2. Convert adjusted raw scores to adjusted scale scores using the form's raw score
to scale score map. Note that perfect raw scores are always converted to the
maximum allowable scale score, irrespective of the adjustment in step one.
3. For each student, sum the adjusted scale scores across all subject areas,
divide this sum by the number of subject areas, and round to the nearest integer.
This produces each student's adjusted composite scale score.
4. Calculate the adjusted mean composite scale score across all students (m_adj).
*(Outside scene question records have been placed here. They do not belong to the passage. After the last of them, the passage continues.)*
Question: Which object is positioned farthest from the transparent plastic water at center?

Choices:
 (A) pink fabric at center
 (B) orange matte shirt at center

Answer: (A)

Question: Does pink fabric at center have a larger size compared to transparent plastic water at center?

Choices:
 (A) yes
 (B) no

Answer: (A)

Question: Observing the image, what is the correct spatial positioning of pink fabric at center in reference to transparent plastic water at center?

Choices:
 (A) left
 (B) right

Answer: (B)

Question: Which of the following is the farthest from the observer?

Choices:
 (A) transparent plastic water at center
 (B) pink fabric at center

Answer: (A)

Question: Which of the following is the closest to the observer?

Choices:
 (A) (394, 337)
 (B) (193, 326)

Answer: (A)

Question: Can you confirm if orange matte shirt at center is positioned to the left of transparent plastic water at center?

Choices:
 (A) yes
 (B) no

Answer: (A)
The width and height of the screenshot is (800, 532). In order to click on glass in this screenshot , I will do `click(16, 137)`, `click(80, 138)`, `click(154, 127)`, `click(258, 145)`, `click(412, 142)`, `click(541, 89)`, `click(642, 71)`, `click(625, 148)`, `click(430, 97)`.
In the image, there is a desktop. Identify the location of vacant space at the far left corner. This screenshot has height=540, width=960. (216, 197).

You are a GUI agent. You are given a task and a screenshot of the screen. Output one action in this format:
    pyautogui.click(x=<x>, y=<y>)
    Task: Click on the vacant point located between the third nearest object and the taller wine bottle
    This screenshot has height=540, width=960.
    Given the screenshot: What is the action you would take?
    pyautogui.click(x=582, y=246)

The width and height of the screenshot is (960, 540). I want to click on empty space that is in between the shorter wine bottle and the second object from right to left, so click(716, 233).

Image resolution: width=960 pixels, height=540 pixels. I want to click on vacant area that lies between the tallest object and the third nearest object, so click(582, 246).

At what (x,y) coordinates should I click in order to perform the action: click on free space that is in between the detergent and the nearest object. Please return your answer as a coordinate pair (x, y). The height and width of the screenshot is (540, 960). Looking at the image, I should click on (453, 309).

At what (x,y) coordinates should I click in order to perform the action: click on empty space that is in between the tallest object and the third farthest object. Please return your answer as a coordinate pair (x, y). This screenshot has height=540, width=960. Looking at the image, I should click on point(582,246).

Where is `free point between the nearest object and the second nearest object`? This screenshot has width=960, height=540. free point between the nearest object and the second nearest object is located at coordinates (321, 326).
5. Calculate the unadjusted mean composite scale score across all observations
(m_unadj).
6. Compute the difference between the adjusted and unadjusted mean composite scale
scores to get the delta composite: deltac = m_adj - m_unadj
While this algorithm was initially developed to address the challenges in
interpreting differences between mean ACT scale scores, it can also be beneficial
in other contexts. These may include situations where different forms of an
assessment have varying raw score to scale score maps, particularly when the
relationship between raw and scale scores is complex and/or proprietary.
## Single Subject Example
In the subsequent example, we'll use the algorithm described above to interpret
differences between two forms of a hypothetical assessment. Both forms share the
same range of raw scores and scale scores. However, the conversion map from raw
scores to scale scores differs between the two assessments. To keep this example
straightforward, we'll simulate a single data set of raw scores and then use the
algorithm to compare mean differences in scale scores between the two assessments.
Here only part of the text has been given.